Cette espèce amphihaline, vit sur des fonds meubles, en particulier dans les estuaires ; en mer elle vit entre (5) 20 et 50 (60) m de profondeur, surtout près du littoral. C’est un Poisson anadrome fluvial printanier et estival. Les frayères sont dans les parties basses de la Garonne et de la Dordogne . Elles se trouvent dans des zones assez profondes (entre 5 et 10 m) parcourues par un courant rapide. Le substrat est alors constitué de graviers et de blocs. Fonds meubles, en particulier dans les estuaires ; en mer vit entre 20 et 50 m de profondeur.

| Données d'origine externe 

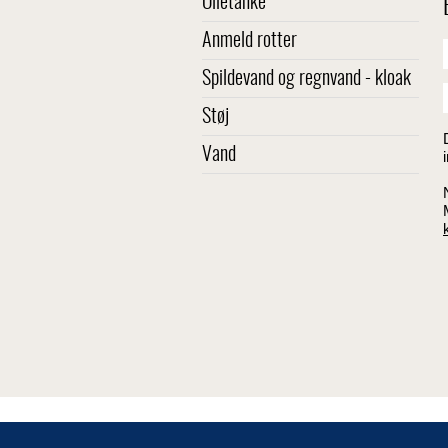
Olietanke
Anmeld rotter
Spildevand og regnvand - kloak
Støj
Vand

La maturité sexuelle de ce Poisson est atteinte vers l’âge de 10-12 ans pour les mâles et de 13-16 ans pour les femelles. Les Esturgeons frayent dans les parties basses de la Garonne et de la Dordogne entre avril et juin. La reproduction est encore mal connue. Les femelles semblent polyandres et émettraient jusqu’à 2 millions d’œufs en pleine eau. Les œufs sont alors planctoniques et adhèrent sur le premier support qu’ils rencontrent. Les parents retournent alors rapidement en mer, les mâles se reproduisant chaque années, alors que les femelles doivent attendre plusieurs années avant de recommencer. L’incubation ne dure probablement que quelques jours, mais elle est mal connue in natura. Dès l’hiver les jeunes dévalent vers l’estuaire de la Gironde pour y passer leur première année, ils passent alors en mer. Avant leur maturité ils peuvent réaliser des remontés en eau douce pour se nourrir, notamment en été, mais de manière irrégulière. L’Esturgeon peut vivre une centaine d’années.

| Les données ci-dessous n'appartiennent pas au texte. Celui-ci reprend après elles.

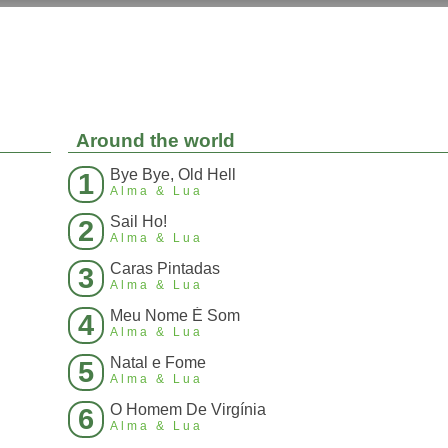
Around the world
Bye Bye, Old Hell
1
Alma & Lua
Sail Ho!
2
Alma & Lua
Caras Pintadas
3
Alma & Lua
Meu Nome É Som
4
Alma & Lua
Natal e Fome
5
Alma & Lua
O Homem De Virgínia
6
Alma & Lua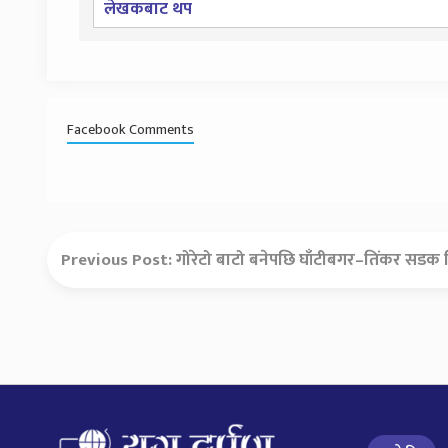
लेखकबाट थप
Facebook Comments
Previous Post:
गोरेटो बाटो बनेपछि घाँटीबगर–तिंकर सडक न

Les œufs sont consommés sous forme de caviar, mais désormais pris chez d’autres espèces d’Esturgeon notamment asiatiques.

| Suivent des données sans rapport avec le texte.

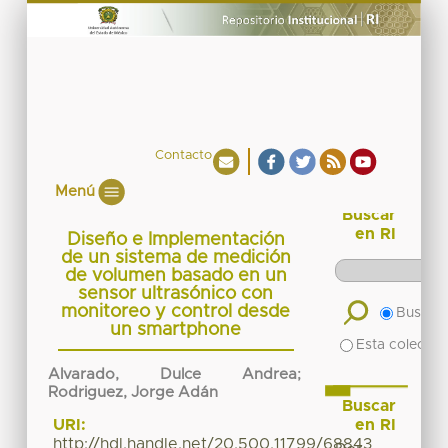
Contacto
Menú
Buscar
en RI
Diseño e Implementación
de un sistema de medición
de volumen basado en un
sensor ultrasónico con
monitoreo y control desde
Buscar 
un smartphone
Esta colecció
Alvarado, Dulce Andrea
;
Rodriguez, Jorge Adán
Buscar
en RI
URI:
http://hdl.handle.net/20.500.11799/68843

L’espèce bénéficie d’un suivi et d’un effort de préservation en France depuis le milieu des années 1990.
- Desse-Berset N. 1994 -. Sturgeons of the Rhône during Protohistory in Arles (6th-2nd century BC). In Fish Exploitation in the Past. – Annales du Musée royal de l’Afrique centrale, Tervueren, 274 : 81-90.
- Deliry C. 2017 – Catalogue des Poissons de Rhône-Alpes. – Histoires Naturelles n°3 (Première édition 2009). – PDF
- Keith P. & al. (coord.) 2020 – Les Poissons d’eau douce de France. Deuxième édition. – MNHN, Biotope : 704 pp.
- Rondelet G. 1558 – L’Histoire entière des Poissons. – Bonhome, Lion.
- Spillmann C.J. 1961 – Poissons d’eau douce. – Faune de France, 65.